Updated On: 24 January, 2025 08:20 AM IST | Mumbai | Rosalyn D`mello
By embracing spontaneity as part of my creative process, I found out that I relish my writing most when it is truly metabolic, emerging from a place of having internalised lived experience

The handwritten manuscript of my next book, Milking Time, in a cardboard box. I couldn’t believe that all these notes I had been making on what look like scraps of paper amounted cumulatively to at least 60,000 words. Pic/Rosalyn D’Mello
Last week I transcribed the last piece of handwritten text that was intended as the conclusion to my next book, Milking Time. It was strange to suddenly encounter my shoebox project as something digitised, converted from a Word document to a PDF file, easily accessible to anyone who might want to read it. I couldn’t believe that all these notes I had been making on what look like scraps of paper amounted cumulatively to at least 60,000 words. The eeriest feeling, however, was how impressed I felt by my own style. Most of the book had been written through 2023, and for the longest time, I was afraid of transcribing it because I couldn’t guarantee I would like what I had composed. As long as the notes were tucked away in the brown cardboard box, they were something I could feel proud of. But confronting them and transcribing each word meant that I had to contend with their worth. Could they be interesting to anyone other than me, was the biggest question on my mind.

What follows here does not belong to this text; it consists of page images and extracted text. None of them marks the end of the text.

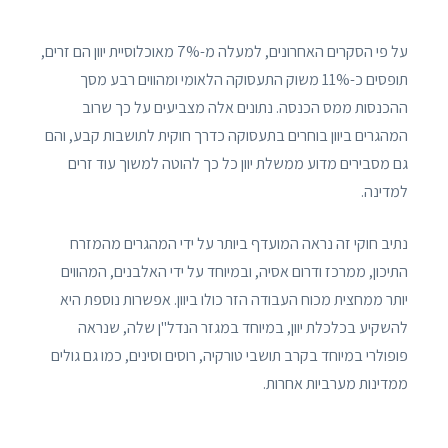
על פי הסקרים האחרונים, למעלה מ-7% מאוכלוסיית יוון הם זרים,
תופסים כ-11% משוק התעסוקה הלאומי ומהווים רבע מסך
ההכנסות ממס הכנסה. נתונים אלה מצביעים על כך שרוב
המהגרים ביוון בוחרים בתעסוקה כדרך חוקית לתושבות קבע, והם
גם מסבירים מדוע ממשלת יוון כל כך להוטה למשוך עוד זרים
למדינה.
נתיב חוקי זה נראה המועדף ביותר על ידי המהגרים מהמזרח
התיכון, ממרכז ודרום אסיה, ובמיוחד על ידי האלבנים, המהווים
יותר ממחצית מכוח העבודה הזר כולו ביוון. אפשרות נוספת היא
להשקיע בכלכלת יוון, במיוחד במגזר הנדל"ן שלה, שנראה
פופולרי במיוחד בקרב תושבי טורקיה, רוסים וסינים, כמו גם גולים
ממדינות מערביות אחרות.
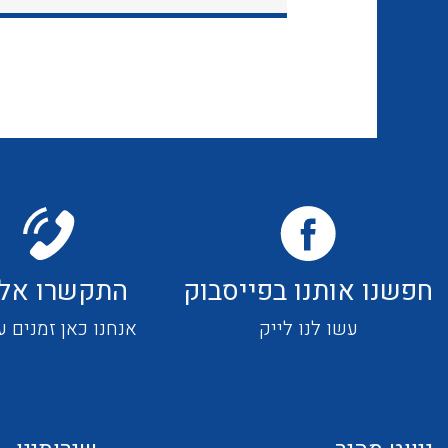
חפשנו אותנו בפייסבוק
התקשרו אלי
עשו לנו לייק
אנחנו כאן זמנים ע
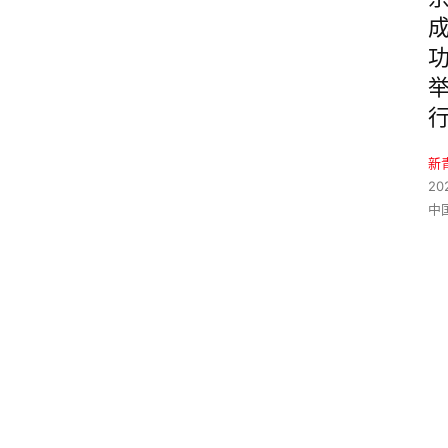
新
20
中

At some point, however, it ceased to matter. External validation felt counterproductive and even redundant. What was important was that I sent the book out into the world and launch its trajectory. I never really had control over the book in any case, considering I had chosen to basically write it using the timespan of weekly instalments. Each week, from mid-January 2023, I would imprint my thoughts on borrowed office stationery using my ink pen. At some point I had the idea to do this over the course of 39 weeks, to mimic the period of time our firstborn was inside my womb, since it was a book about maternal subjectivity. I only wrote when I was able to find snatches of time in between the haze of early motherhood, which meant I rarely planned or plotted my thoughts. I allowed for a total free flow. I embodied that Clarice Lispector dictum: ‘I let myself happen’ on the page.